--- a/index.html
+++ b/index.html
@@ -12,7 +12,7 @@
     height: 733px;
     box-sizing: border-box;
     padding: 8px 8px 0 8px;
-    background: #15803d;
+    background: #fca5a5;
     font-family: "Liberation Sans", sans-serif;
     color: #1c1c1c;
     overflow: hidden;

...

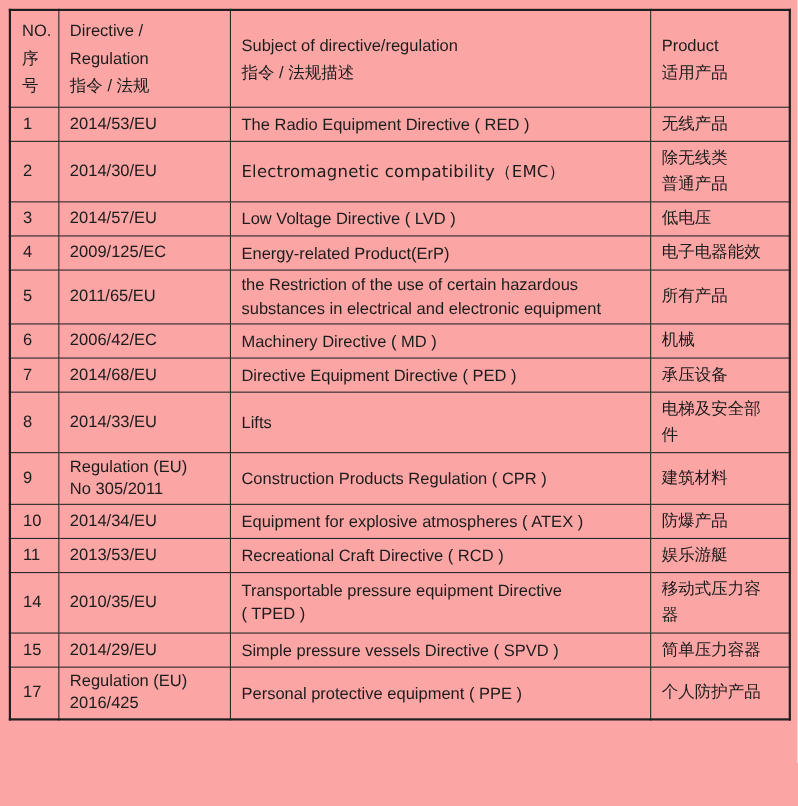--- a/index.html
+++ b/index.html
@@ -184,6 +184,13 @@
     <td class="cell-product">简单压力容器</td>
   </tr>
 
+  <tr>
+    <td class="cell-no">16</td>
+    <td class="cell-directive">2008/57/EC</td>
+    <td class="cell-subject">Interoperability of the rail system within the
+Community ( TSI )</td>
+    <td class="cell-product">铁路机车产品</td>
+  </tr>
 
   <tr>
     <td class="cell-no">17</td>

TASK GOAL
Here the output must be the lines above from the line with "height: 733px;" to the line with "overflow: hidden;", both included, duplicated word for word and nothing else.

COMPLETED EXERCISE
     height: 733px;
     box-sizing: border-box;
     padding: 8px 8px 0 8px;
-    background: #15803d;
+    background: #fca5a5;
     font-family: "Liberation Sans", sans-serif;
     color: #1c1c1c;
     overflow: hidden;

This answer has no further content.